## Directives
1. Answer these about the sustainability interview below, one line each:
(a) On what date was it recorded?
(b) What award did Sam and Abigail Sussman win?
(c) According to the survey Sam mentions, what do most investors think sustainability has something to do with?
2. Pick up the sustainability interview below right after its final question, and carry it on from there.

## Extract
- - -
Recorded April 8, 2019

Download Transcript

Feifei: Hi Sam, congratulations to you and Abigail Sussman on winning the RAFI Best Paper Award for ESG for “Do Investors Value Sustainability? A Natural Experiment Examining Ranking and Fund Flows.” Could you start by explaining what you mean by sustainability and how investors might think of it as a positive or negative attribute?


Sam: Thank you so much for the award. We define sustainability in our paper in the way Morningstar defines sustainability and we investigate what investors think when they hear that a fund is more sustainable. We ran a survey as part of the experiment and found that most investors think sustainability has something to do with the environment, but there is broad disagreement about other things it could be related to. In terms of our paper, we look at the impact of the Morningstar sustainability rating, a rating Morningstar developed based on the underlying holdings of a mutual fund’s portfolio


Feifei: Can you talk more about the introduction of the Morningstar ratings and how they might impact fund flows?
- - -
## Source material
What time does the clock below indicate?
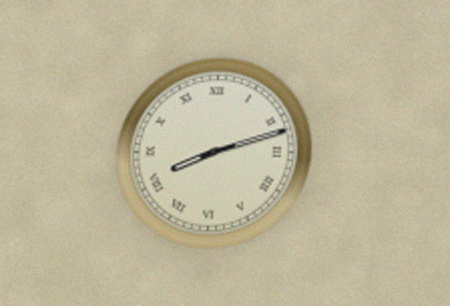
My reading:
- - -
## Per-task outputs
1.
(a) April 8, 2019
(b) The RAFI Best Paper Award for ESG
(c) The environment

2.
Sam: Absolutely. In March 2016, Morningstar published a rating system that ranks US mutual funds on sustainability. Each fund is rated from one globe to five, with five being the highest rating (i.e., lowest rating of ESG risk). Using Sustainalytics scores,1 Morningstar looked at the underlying holdings of funds and devised a simple, easy-to-understand system. The new rating system was a natural shock to the market, because all of the information used in the ratings was publicly known before. Morningstar found that investors paid attention to this rating. High-sustainability funds received large inflows, about 5%, of a fund’s size over the next year. Low-sustainability funds received big outflows, again about 5%, over the next year.


Feifei: We see mutual funds that rate high in sustainability tend to gather more assets. Some people think that these asset flows can influence companies, leading those that lose assets to take a different business approach or to change their economic activities. Do you consider this channel important?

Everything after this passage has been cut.